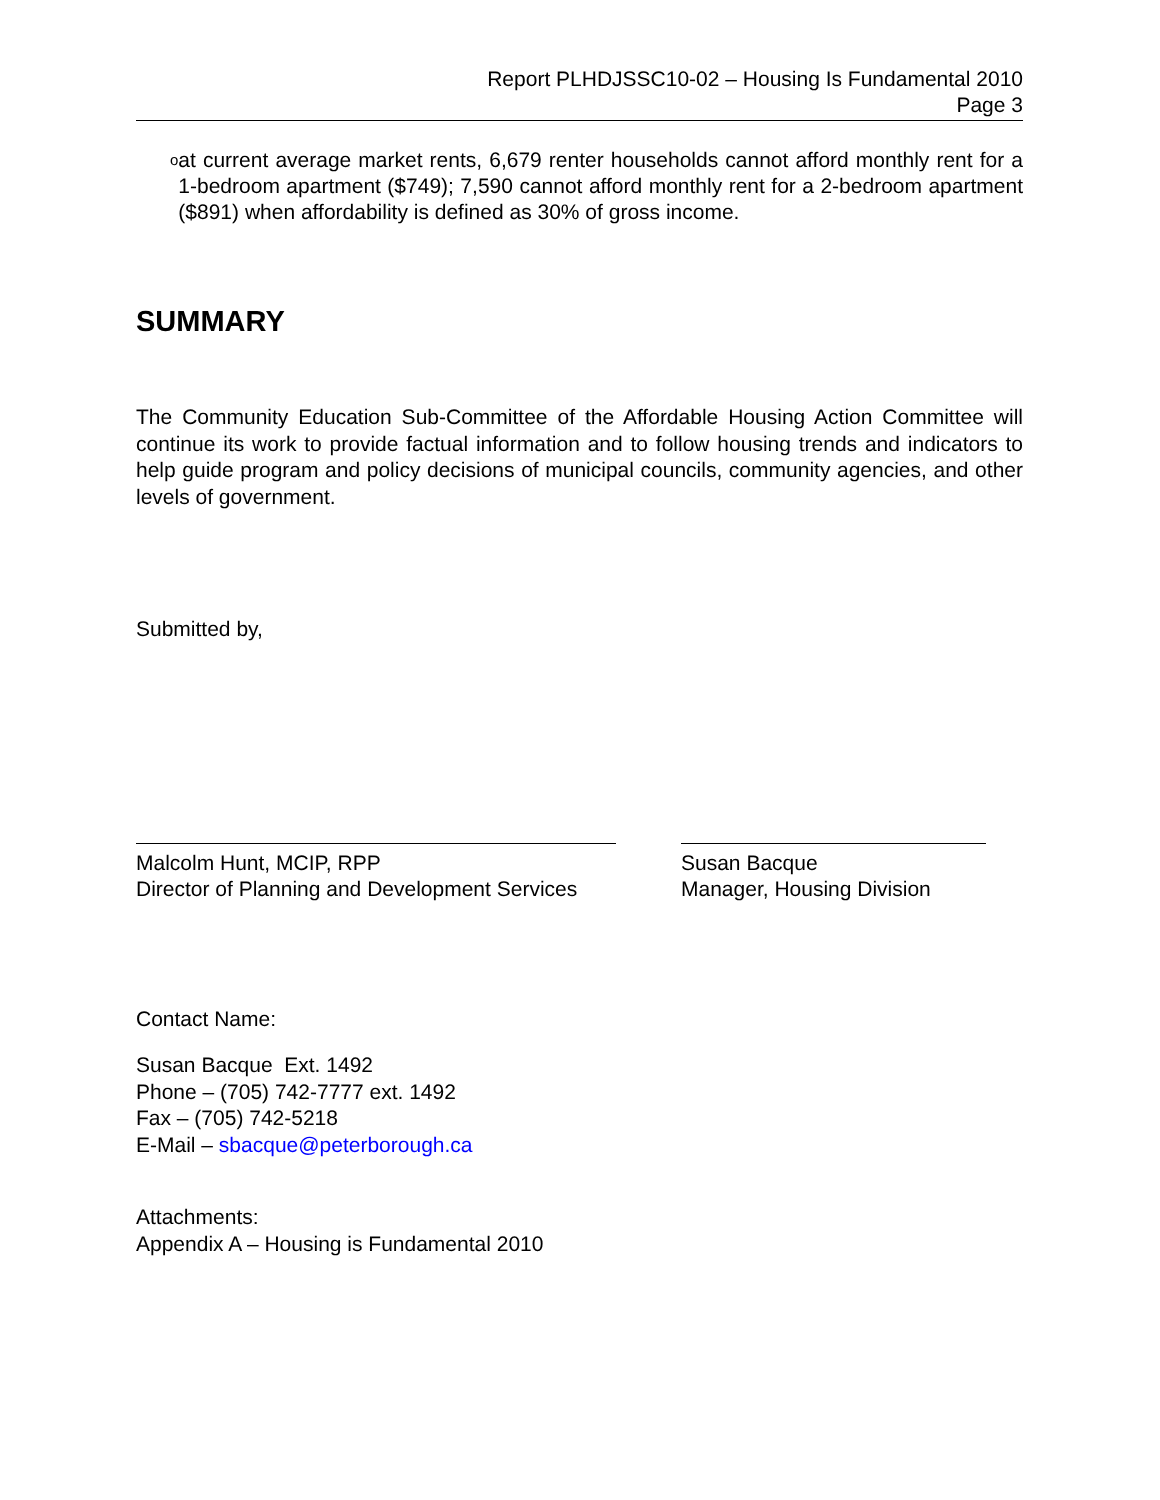Report PLHDJSSC10-02 – Housing Is Fundamental 2010
Page 3
o
at current average market rents, 6,679 renter households cannot afford monthly rent for a 1-bedroom apartment ($749); 7,590 cannot afford monthly rent for a 2-bedroom apartment ($891) when affordability is defined as 30% of gross income.
SUMMARY
The Community Education Sub-Committee of the Affordable Housing Action Committee will continue its work to provide factual information and to follow housing trends and indicators to help guide program and policy decisions of municipal councils, community agencies, and other levels of government.
Submitted by,
Malcolm Hunt, MCIP, RPP
Director of Planning and Development Services
Susan Bacque
Manager, Housing Division
Contact Name:
Susan Bacque Ext. 1492
Phone – (705) 742-7777 ext. 1492
Fax – (705) 742-5218
E-Mail – sbacque@peterborough.ca
Attachments:
Appendix A – Housing is Fundamental 2010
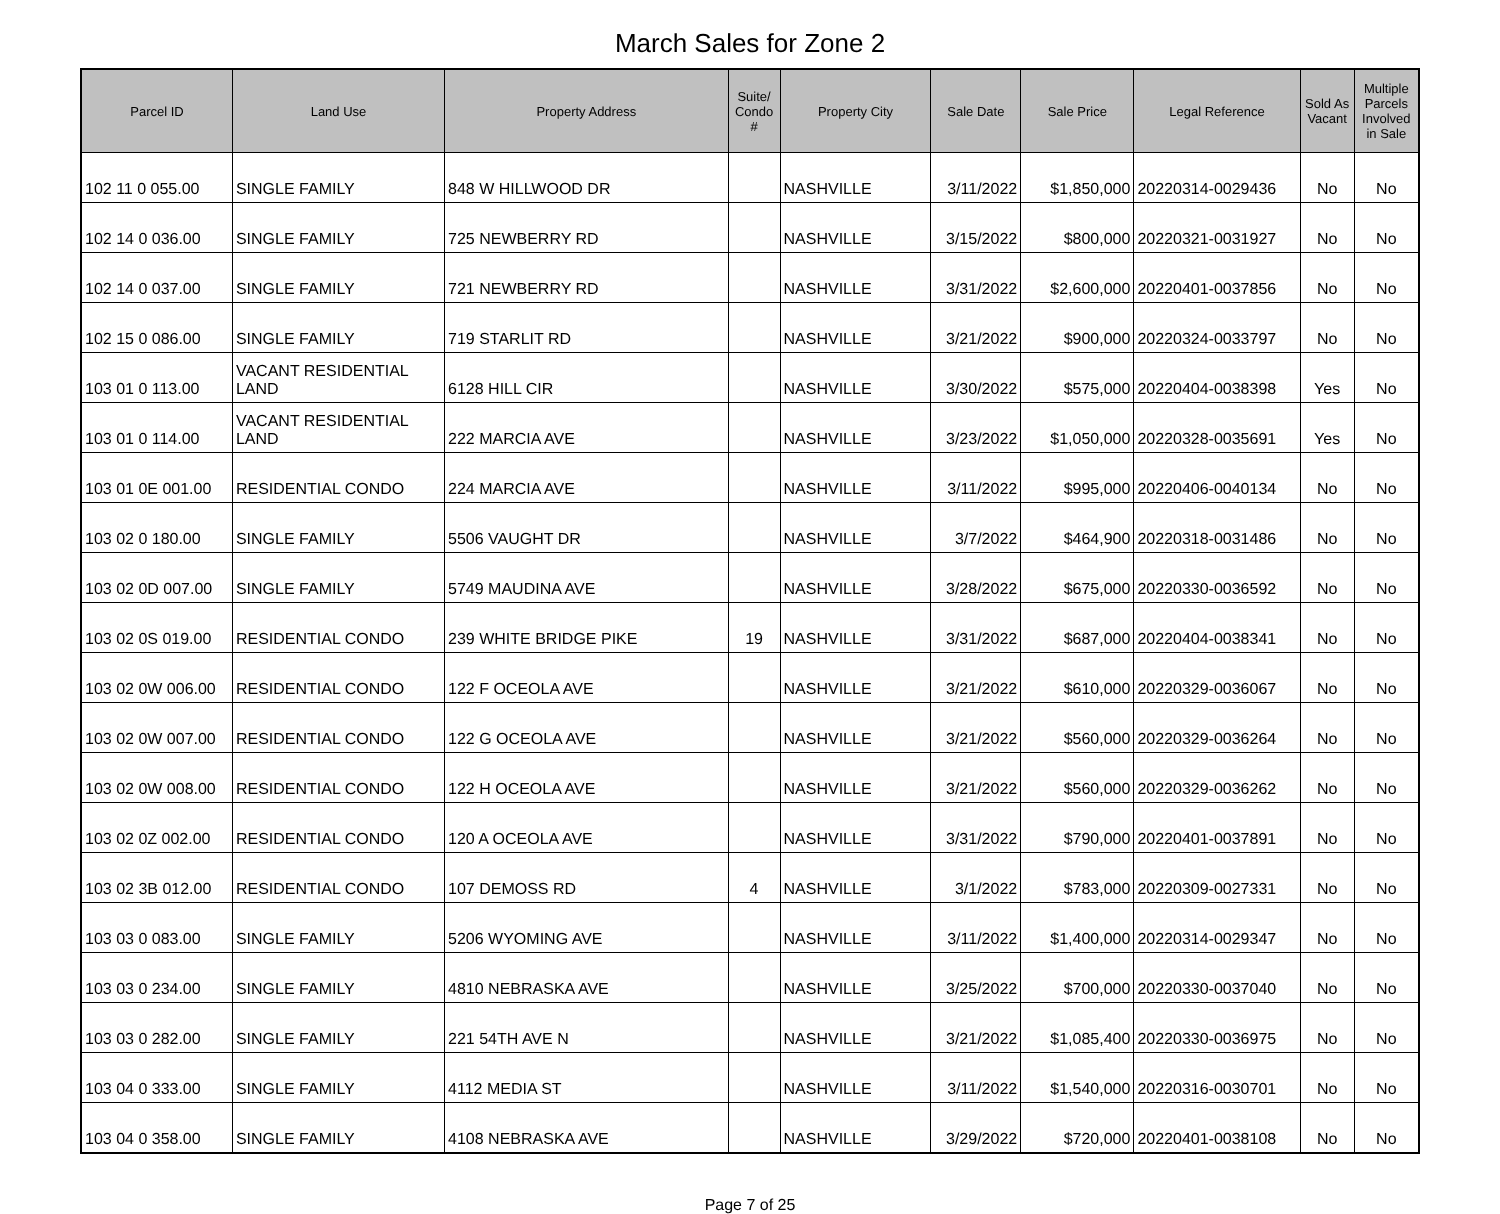March Sales for Zone 2
| Parcel ID | Land Use | Property Address | Suite/ Condo # | Property City | Sale Date | Sale Price | Legal Reference | Sold As Vacant | Multiple Parcels Involved in Sale |
| --- | --- | --- | --- | --- | --- | --- | --- | --- | --- |
| 102 11 0 055.00 | SINGLE FAMILY | 848 W HILLWOOD DR | | NASHVILLE | 3/11/2022 | $1,850,000 | 20220314-0029436 | No | No |
| 102 14 0 036.00 | SINGLE FAMILY | 725 NEWBERRY RD | | NASHVILLE | 3/15/2022 | $800,000 | 20220321-0031927 | No | No |
| 102 14 0 037.00 | SINGLE FAMILY | 721 NEWBERRY RD | | NASHVILLE | 3/31/2022 | $2,600,000 | 20220401-0037856 | No | No |
| 102 15 0 086.00 | SINGLE FAMILY | 719 STARLIT RD | | NASHVILLE | 3/21/2022 | $900,000 | 20220324-0033797 | No | No |
| 103 01 0 113.00 | VACANT RESIDENTIAL LAND | 6128 HILL CIR | | NASHVILLE | 3/30/2022 | $575,000 | 20220404-0038398 | Yes | No |
| 103 01 0 114.00 | VACANT RESIDENTIAL LAND | 222 MARCIA AVE | | NASHVILLE | 3/23/2022 | $1,050,000 | 20220328-0035691 | Yes | No |
| 103 01 0E 001.00 | RESIDENTIAL CONDO | 224 MARCIA AVE | | NASHVILLE | 3/11/2022 | $995,000 | 20220406-0040134 | No | No |
| 103 02 0 180.00 | SINGLE FAMILY | 5506 VAUGHT DR | | NASHVILLE | 3/7/2022 | $464,900 | 20220318-0031486 | No | No |
| 103 02 0D 007.00 | SINGLE FAMILY | 5749 MAUDINA AVE | | NASHVILLE | 3/28/2022 | $675,000 | 20220330-0036592 | No | No |
| 103 02 0S 019.00 | RESIDENTIAL CONDO | 239 WHITE BRIDGE PIKE | 19 | NASHVILLE | 3/31/2022 | $687,000 | 20220404-0038341 | No | No |
| 103 02 0W 006.00 | RESIDENTIAL CONDO | 122 F OCEOLA AVE | | NASHVILLE | 3/21/2022 | $610,000 | 20220329-0036067 | No | No |
| 103 02 0W 007.00 | RESIDENTIAL CONDO | 122 G OCEOLA AVE | | NASHVILLE | 3/21/2022 | $560,000 | 20220329-0036264 | No | No |
| 103 02 0W 008.00 | RESIDENTIAL CONDO | 122 H OCEOLA AVE | | NASHVILLE | 3/21/2022 | $560,000 | 20220329-0036262 | No | No |
| 103 02 0Z 002.00 | RESIDENTIAL CONDO | 120 A OCEOLA AVE | | NASHVILLE | 3/31/2022 | $790,000 | 20220401-0037891 | No | No |
| 103 02 3B 012.00 | RESIDENTIAL CONDO | 107 DEMOSS RD | 4 | NASHVILLE | 3/1/2022 | $783,000 | 20220309-0027331 | No | No |
| 103 03 0 083.00 | SINGLE FAMILY | 5206 WYOMING AVE | | NASHVILLE | 3/11/2022 | $1,400,000 | 20220314-0029347 | No | No |
| 103 03 0 234.00 | SINGLE FAMILY | 4810 NEBRASKA AVE | | NASHVILLE | 3/25/2022 | $700,000 | 20220330-0037040 | No | No |
| 103 03 0 282.00 | SINGLE FAMILY | 221 54TH AVE N | | NASHVILLE | 3/21/2022 | $1,085,400 | 20220330-0036975 | No | No |
| 103 04 0 333.00 | SINGLE FAMILY | 4112 MEDIA ST | | NASHVILLE | 3/11/2022 | $1,540,000 | 20220316-0030701 | No | No |
| 103 04 0 358.00 | SINGLE FAMILY | 4108 NEBRASKA AVE | | NASHVILLE | 3/29/2022 | $720,000 | 20220401-0038108 | No | No |
Page 7 of 25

#####

_WORK ITEM_:
In the entries above, find the line with "Susan Bacque Ext. 1492" and the line with "20220329-0036067 | No | No |". Return exactly those lines and all the ones between them, pictures excluded.

_ANSWER BELOW_:
Susan Bacque Ext. 1492
Phone – (705) 742-7777 ext. 1492
Fax – (705) 742-5218
E-Mail – sbacque@peterborough.ca
Attachments:
Appendix A – Housing is Fundamental 2010
March Sales for Zone 2
| Parcel ID | Land Use | Property Address | Suite/ Condo # | Property City | Sale Date | Sale Price | Legal Reference | Sold As Vacant | Multiple Parcels Involved in Sale |
| --- | --- | --- | --- | --- | --- | --- | --- | --- | --- |
| 102 11 0 055.00 | SINGLE FAMILY | 848 W HILLWOOD DR | | NASHVILLE | 3/11/2022 | $1,850,000 | 20220314-0029436 | No | No |
| 102 14 0 036.00 | SINGLE FAMILY | 725 NEWBERRY RD | | NASHVILLE | 3/15/2022 | $800,000 | 20220321-0031927 | No | No |
| 102 14 0 037.00 | SINGLE FAMILY | 721 NEWBERRY RD | | NASHVILLE | 3/31/2022 | $2,600,000 | 20220401-0037856 | No | No |
| 102 15 0 086.00 | SINGLE FAMILY | 719 STARLIT RD | | NASHVILLE | 3/21/2022 | $900,000 | 20220324-0033797 | No | No |
| 103 01 0 113.00 | VACANT RESIDENTIAL LAND | 6128 HILL CIR | | NASHVILLE | 3/30/2022 | $575,000 | 20220404-0038398 | Yes | No |
| 103 01 0 114.00 | VACANT RESIDENTIAL LAND | 222 MARCIA AVE | | NASHVILLE | 3/23/2022 | $1,050,000 | 20220328-0035691 | Yes | No |
| 103 01 0E 001.00 | RESIDENTIAL CONDO | 224 MARCIA AVE | | NASHVILLE | 3/11/2022 | $995,000 | 20220406-0040134 | No | No |
| 103 02 0 180.00 | SINGLE FAMILY | 5506 VAUGHT DR | | NASHVILLE | 3/7/2022 | $464,900 | 20220318-0031486 | No | No |
| 103 02 0D 007.00 | SINGLE FAMILY | 5749 MAUDINA AVE | | NASHVILLE | 3/28/2022 | $675,000 | 20220330-0036592 | No | No |
| 103 02 0S 019.00 | RESIDENTIAL CONDO | 239 WHITE BRIDGE PIKE | 19 | NASHVILLE | 3/31/2022 | $687,000 | 20220404-0038341 | No | No |
| 103 02 0W 006.00 | RESIDENTIAL CONDO | 122 F OCEOLA AVE | | NASHVILLE | 3/21/2022 | $610,000 | 20220329-0036067 | No | No |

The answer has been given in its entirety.